"Kenapa tidak bertani saja, Nak?" Tanya Bapak kala itu. Selama ini pekerjaan Bapak memang hanya mutlak sebagai petani. Walaupun sawah Bapak tak luas-luas amat, tapi dari sawahlah beliau mampu menghidupi keluarga, bahkan mampu membiayai sekolahku hingga tamat SMA. Pekerjaan menggarap sawah memang membutuhkan tingkat kesabaran yang luar biasa. Bayangkan saja, dalam satu tahun hanya mampu panen padi dua kali.
Sedang zaman sekarang ini kebutuhan tak sama dengan generasi masa Bapak, pikirku."Tenang, Pak. Aku yakin usaha buka toko akan sukses," ucapku untuk meyakinkan Bapak. Aku tetap bersikukuh ingin membuka usaha berdagang. Membuat toko kecil-kecilan dan itu butuh biaya sebagai modal.
Hanya ada satu pilihan, ialah menjual sebagian sawah. Sebagai anak tunggal dari kecil kebutuhan dan keinginanku memang sering dituruti, hingga kini saat aku membutuhkan modal usaha membuka toko mau tak mau akhirnya Bapak menjual setengah dari sawah miliknya.
Bapak sudah tua dan beliau sering sakit-sakitan. Aku tak tega melihat beliau kesehariannya berada di sawah terpanggang terik petala mayapada dan hasilnya juga tak seberapa. Sedang salah satu temanku yang hanya memiliki usaha warung di kota saja--tanpa memiliki sawah--ia bisa meraup untung yang lumayan. Dalam satu hari bisa mendapatkan laba bersih lebih dari tiga ratus ribu. Bekerja di sawah? Ah, cuma dapat lelah.
Seminggu kemudian setelah setengah petak sawah terjual, aku telah mengantongi uang yang lebih dari cukup untuk modal. Kini sawah keluarga kami tinggal setengah bahu. Uang hasil menjual sawah pun aku gunakan sesuai tujuan: membeli material bangunan, mengerjakan tukang bangunan dan setelah toko jadi aku isi dengan jenis dagangan yang menjadi kebutuhan pokok masyarakat sekitar--sembako.
Beberapa bulan tokoku buka disambut antusias oleh masyarakat. Daganganku lumayan laris. Memang rata-rata barang yang aku jual lebih murah dari toko yang lain. Aku tak mengambil untung banyak-banyak, tapi di satu sisi uang hasil berdagang hanya habis berputar untuk membeli dagangan lagi. Dan itu berlanjut hingga hampir setengah tahun.
Di bulan ketujuh berikutnya aku ingin membesarkan toko, tapi uang hasil untung dari berdagang tak cukup. Kesimpulannya aku mencoba untuk meminjam pada bank dengan jaminan seperempat bahu sawah. Walaupun awalnya Bapak tak setuju, tapi setelah aku mati-matian membujuk akhirnya beliau mau.
Kini tokoku bukan lagi toko kecil-kecilan seperti semula. Beberapa macam dagangan tak hanya sembako pun telah tersedia. Namanya di kampung pedesaan sebesar apapun toko tetap saja yang membeli tidak seramai toko-toko di perkotaan besar yang padat penduduk banyak orang. Sedikit dapat untung istilahnya hanya pak-puk habis lagi untuk membeli dagangan baru. Aku berpikir keras, tapi belum juga aku jumpai apa itu solusi.

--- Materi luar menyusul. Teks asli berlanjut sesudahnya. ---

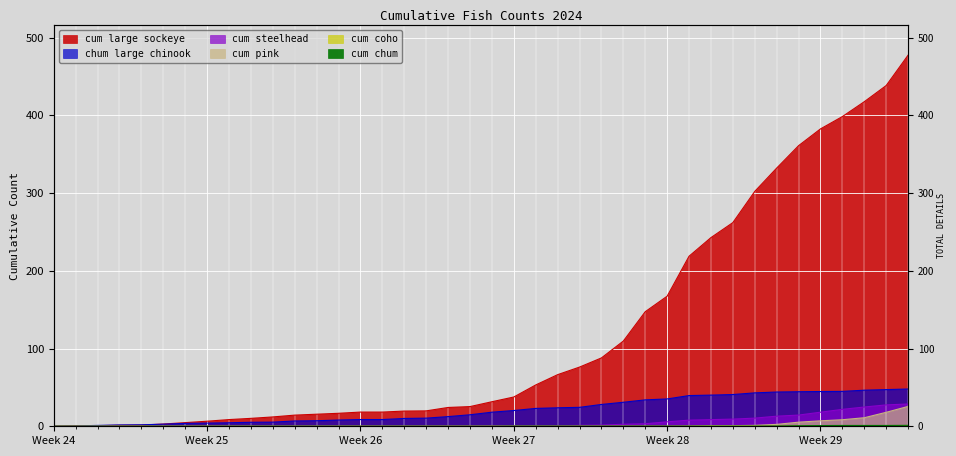

Rank the categories by cum pink value from highest to lowest.

2024-07-19, 2024-07-18, 2024-07-17, 2024-07-16, 2024-07-15, 2024-07-14, 2024-07-13, 2024-07-12, 2024-07-10, 2024-07-11, 2024-07-09, 2024-06-10, 2024-06-11, 2024-06-12, 2024-06-13, 2024-06-14, 2024-06-15, 2024-06-16, 2024-06-17, 2024-06-18, 2024-06-19, 2024-06-20, 2024-06-21, 2024-06-22, 2024-06-23, 2024-06-24, 2024-06-25, 2024-06-26, 2024-06-27, 2024-06-28, 2024-06-29, 2024-06-30, 2024-07-01, 2024-07-02, 2024-07-03, 2024-07-04, 2024-07-05, 2024-07-06, 2024-07-07, 2024-07-08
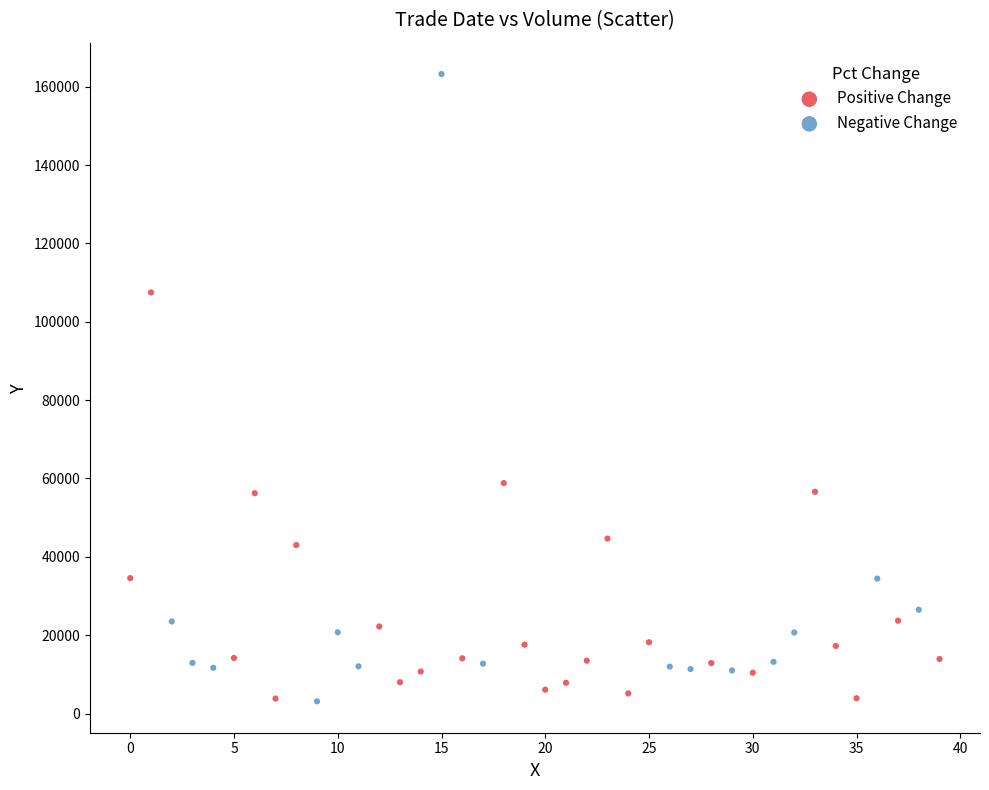

Which series reaches the maximum Y coordinate?

Negative Change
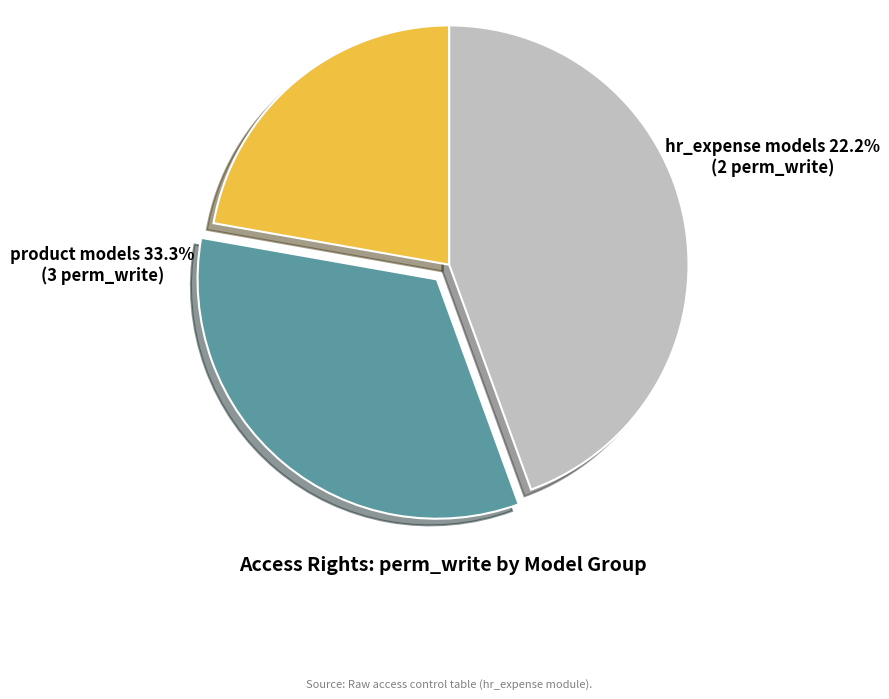

Is there a majority slice in this chart?

No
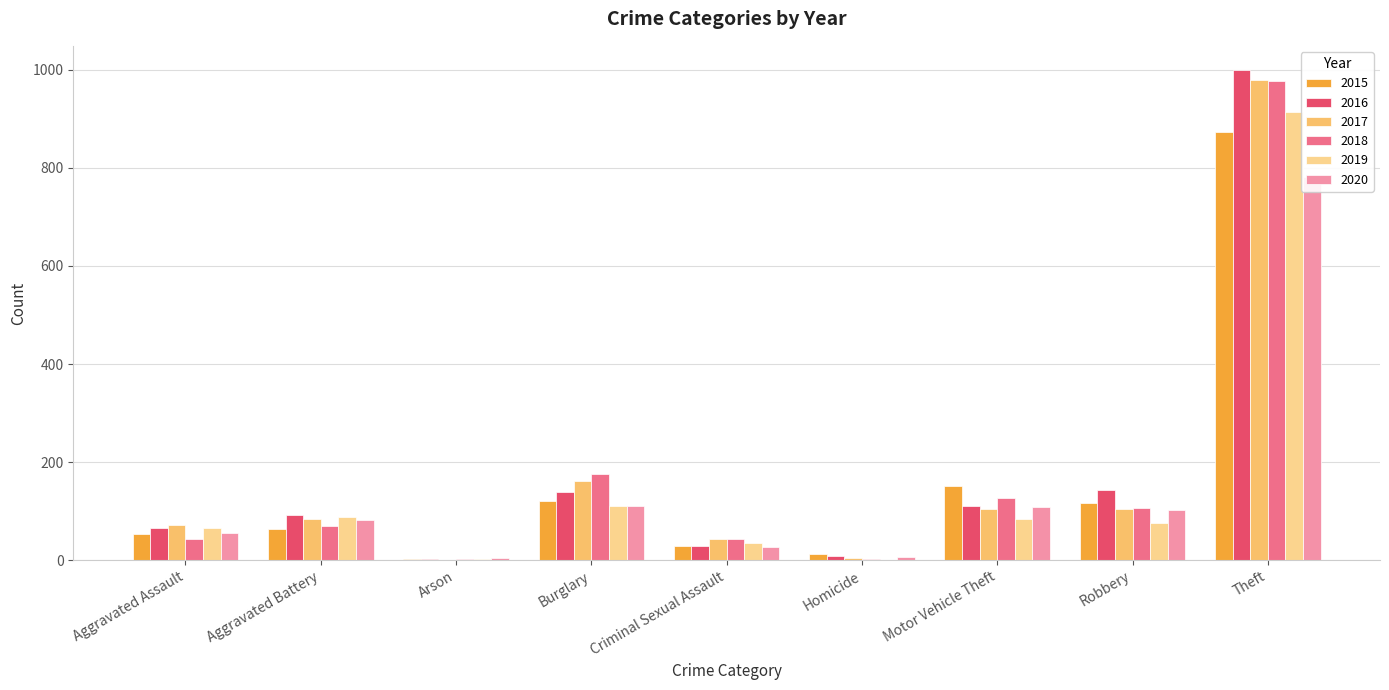

Which series has the widest spread of values?

2016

Bulan ke sembilan. Pembeli yang datang ke tokoku ajeg seperti dulu. Keadaan mulai tak stabil. Sebagian uang laba hanya lari untuk setoran menutup pinjaman di bank. Daganganku tak lagi lengkap membuat pembeli pun mulai berkurang. Selain itu banyak pula orang-orang yang mendirikan toko baru. Persaingan dalam perdagangan pun semakin terasa.

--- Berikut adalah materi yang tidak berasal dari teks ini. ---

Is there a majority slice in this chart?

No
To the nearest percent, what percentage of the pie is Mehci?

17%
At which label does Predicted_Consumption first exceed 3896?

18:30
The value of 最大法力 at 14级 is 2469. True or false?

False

Satu tahun setengah aku membuka toko dengan mengorbankan sawah milik orang tua. Kini, tokoku benar-benar di ambang gulung tikar. Dan ternyata benar, aku bangkrut, toko tutup, hutang masih menumpuk. Benar-benar aku stres, Tuhan. Orang tua mana yang tega melihat anaknya kelimpungan dalam impitan hutang, akhirnya Bapak menjual 200 ubin sawah untuk menutupi hutang-hutangku beserta bunganya di bank. Kini sawah Bapak hanya tinggal sepetak berukuran 50 ubin. Aku merasa bersalah pada Bapak dan merasa gagal dalam mencapai kesuksesan yang dulu aku gadang-gadangkan.
"Tak apa, Nak. Lagian harta, sawah, pekarangan dan apapun toh semuanya hanya titipan dari-Nya," jawab Bapak suatu malam saat aku meminta maaf padanya.